Estaba aburrido. El tiempo pasaba lentamente; había que hacer algo que impidiese que la inoperancia se apoderase de su estado de ánimo. De pronto una idea iluminó su mente, decidió iniciar la conquista del trastero, era algo que había pospuesto sine die porque le horrorizaba indagar sobre su pasado, y los trastos viejos le evocaban recuerdos almacenados en las cebollas de su encéfalo, tenía terror a despertar viejos fantasmas. Abrió la puerta del desván y se detuvo a contemplar el batiburrillo que golpeaba sus sentidos; había de todo: lámparas en desuso, sillas desvencijadas, televisiones antediluvianos, libro desfasados de los estudios de sus hijos, revistas de los años 60, azulejos de repuesto de la cocina y de los cuartos de baño, muchas maletas, maletas viajeras desde hacía años pero hoy en paro, juguetes de tiempos pre tecnológicos, paraguas y sombrillas de propaganda bancaria… de pronto su mirada se posó sobre un objeto cuidadosamente envuelto en papel de regalo. No recordaba quién lo había dejado allí, quizás alguno de sus hijos o su esposa; descartó su propia implicación, él era demasiado manazas para hacer tan cuidadoso envoltorio. 

- ¿Donde está el niño?

- En su habitación jugando, como siempre. 

- Tiene que estudiar.

- Déjalo es muy joven, aún no hizo el ingreso.

- Pero su hermano a su edad cursaba primero de bachillerato.

Los recuerdos fluían como una cascada en plena riada; las figuras de goma que representaban indios, vaqueros, guerreros medievales, soldados imperiales, romanos… era su preciado tesoro. Quizás influido por su afición a la lectura de autores como Julio Verne, Emilio Salgari o comics (antiguos tebeos) del Capitán Trueno, el Jabato o el Cachorro… No necesitaba a nadie, en soledad su desbocada imaginación volaba a los mundos fantásticos de los héroes inventados en un guión revisado cada día en un alarde de fantasía ilimitada. Recordó el día triste del destierro de sus ejércitos de goma, tenía que estudiar, no había tiempo para devaneos infantiles; sus inertes compañeros de juego fueron ubicados en la residencia de sus abuelos, donde clandestinamente él acudía aprovechando cualquier motivo. 

 En la caja compartían habitáculo con las figuras de goma, fotografías descoloridas de los tiempos de infancia, una figura de un oso de plástico que había sido talismán mágico de las noches febriles de enfermedades sorprendentes. Había también algunos bolígrafos, una pluma Parker de tinta, un reloj de cuerda y una postal con una dedicatoria escrita con una letra prácticamente ilegible. Cerró la caja, intentando volver a envolverla con el mismo papel de regalo. Lo dejó. Misión imposible. Miró el reloj, habían pasado tres horas y no había hecho nada; el trastero continuaba con su entrópica ordenación. Cerró la puerta después de apagar la luz.

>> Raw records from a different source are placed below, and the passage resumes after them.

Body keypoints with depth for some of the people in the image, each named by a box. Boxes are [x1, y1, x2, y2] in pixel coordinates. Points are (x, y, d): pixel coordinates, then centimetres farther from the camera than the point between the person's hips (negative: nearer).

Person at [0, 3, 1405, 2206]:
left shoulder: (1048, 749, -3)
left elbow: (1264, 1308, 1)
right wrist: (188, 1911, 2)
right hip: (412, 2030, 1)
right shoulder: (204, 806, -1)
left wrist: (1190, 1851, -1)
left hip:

 Cogió el periódico y leyó uno de los titulares de la portada: “La madre que llevó un sonajero al paredón”; se estremeció, unos asesinos en nombre de un ejército traidor habían asesinado a una madre sin otra razón que el odio al que pensaba diferente, y esta mujer, aferrándose al símbolo que la unía a su ser más querido, había muerto con la angustia de no saber lo que sería de su hijo. Han pasado más de ochenta años, el bebé es un anciano que ha recuperado la memoria de una madre de la que no recuerda nada. 

¡Qué afortunados somos los que podemos recordar!